Required work >> Rename "pose" to "camera" throughout the data that follows, leave everything else untouched, and reproduce the lines without the pictures.
============
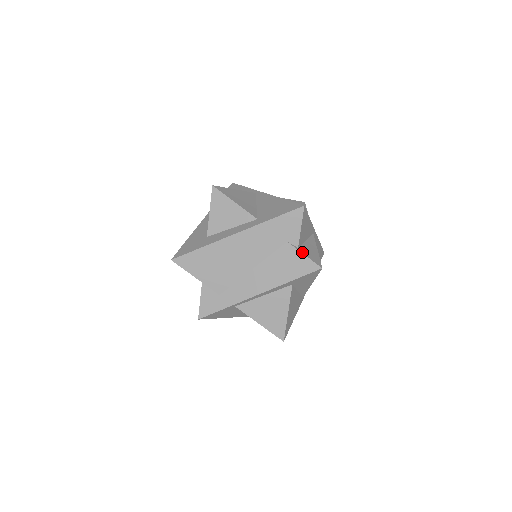
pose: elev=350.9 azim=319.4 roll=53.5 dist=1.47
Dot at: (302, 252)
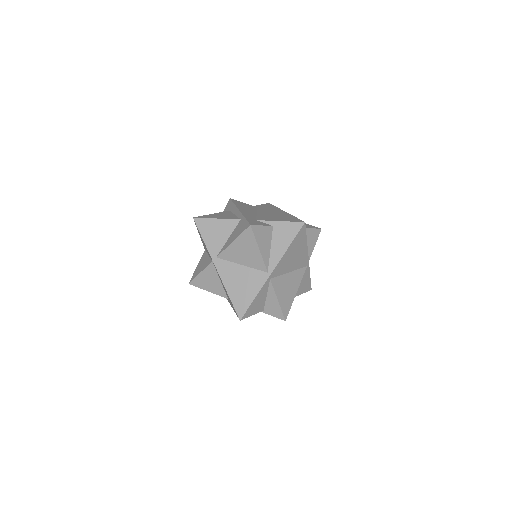
Dot at: occluded
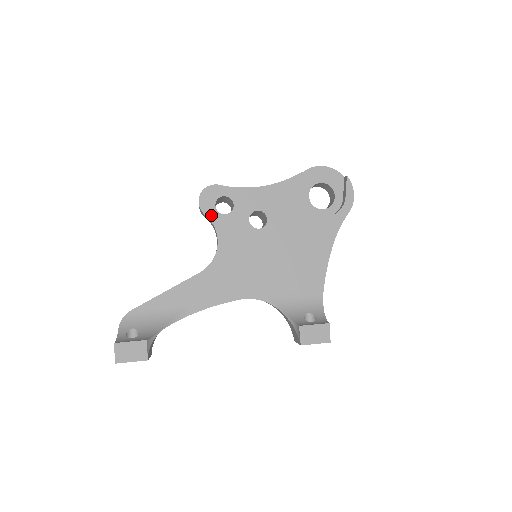
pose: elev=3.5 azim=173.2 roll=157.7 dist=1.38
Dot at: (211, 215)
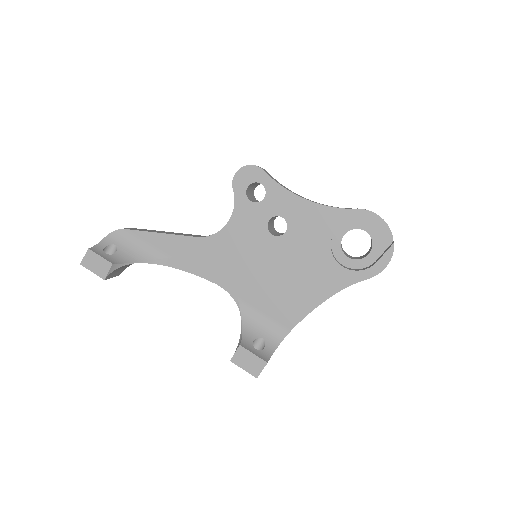
Dot at: (238, 193)
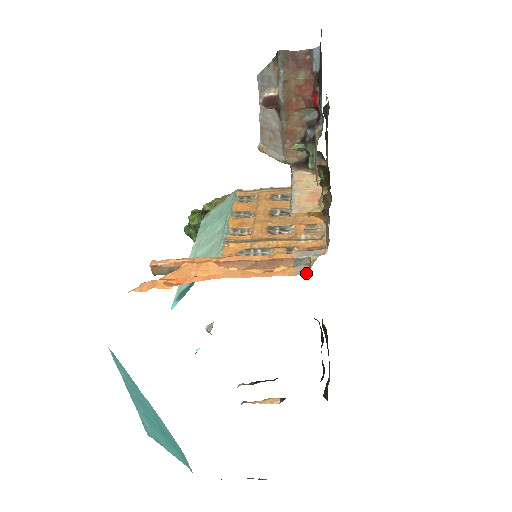
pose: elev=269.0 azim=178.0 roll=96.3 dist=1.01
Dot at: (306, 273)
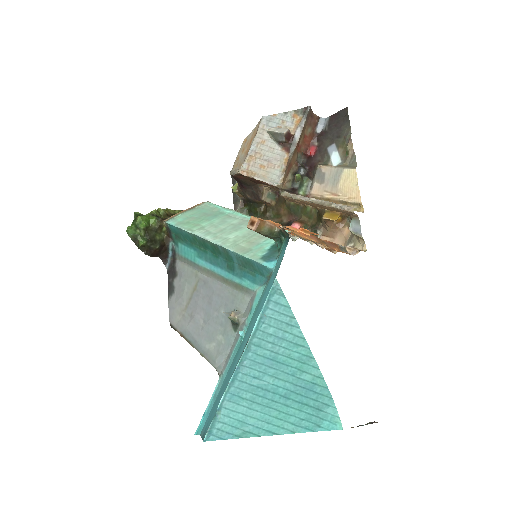
Dot at: (365, 251)
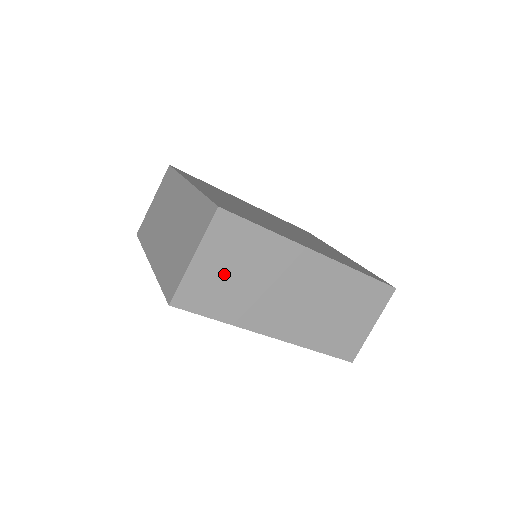
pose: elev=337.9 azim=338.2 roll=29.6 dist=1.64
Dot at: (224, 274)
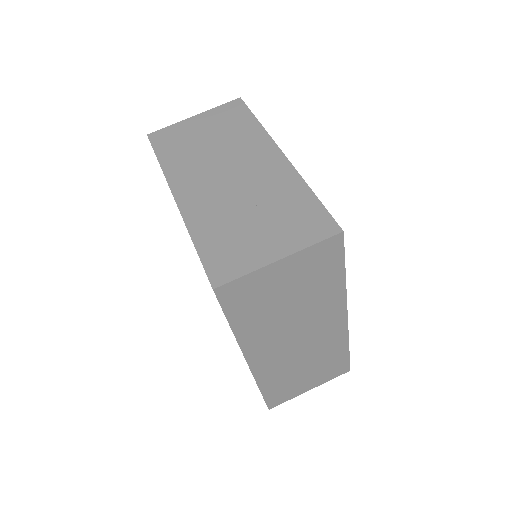
Dot at: (280, 291)
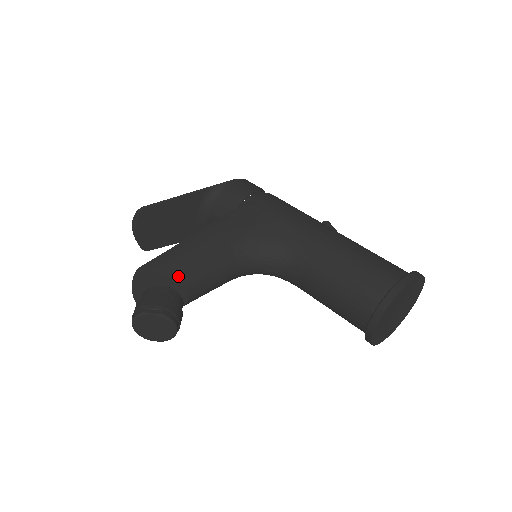
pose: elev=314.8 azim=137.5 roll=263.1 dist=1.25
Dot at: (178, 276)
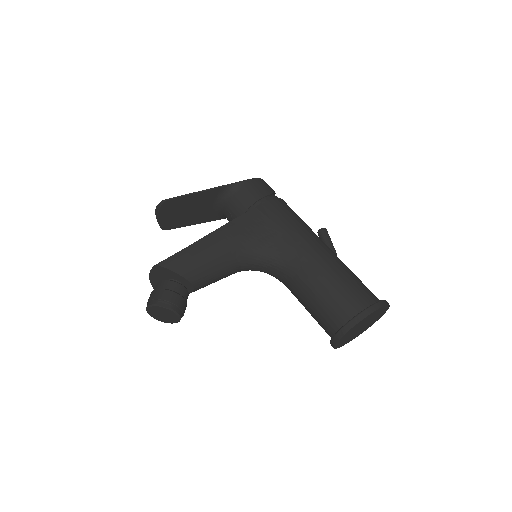
Dot at: (187, 274)
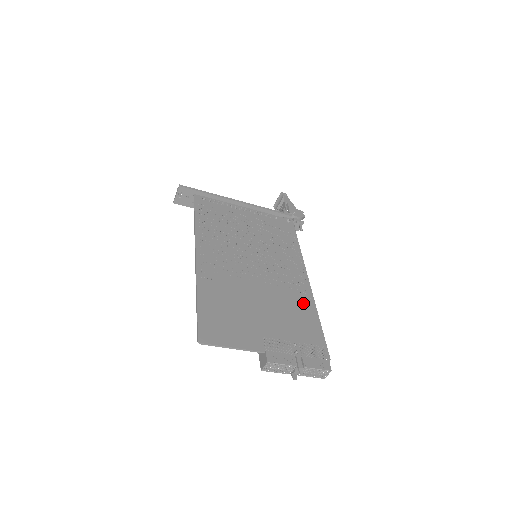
============
Result of this exercise >>
camera: elev=350.9 azim=319.4 roll=53.5 dist=1.47
Dot at: (302, 252)
Dot at: occluded
camera: elev=3.5 azim=173.2 roll=157.7 dist=1.38
Dot at: (211, 215)
Dot at: (238, 193)
camera: elev=269.0 azim=178.0 roll=96.3 dist=1.01
Dot at: (306, 273)
Dot at: (365, 251)
camera: elev=337.9 azim=338.2 roll=29.6 dist=1.64
Dot at: (224, 274)
Dot at: (280, 291)
camera: elev=314.8 azim=137.5 roll=263.1 dist=1.25
Dot at: (178, 276)
Dot at: (187, 274)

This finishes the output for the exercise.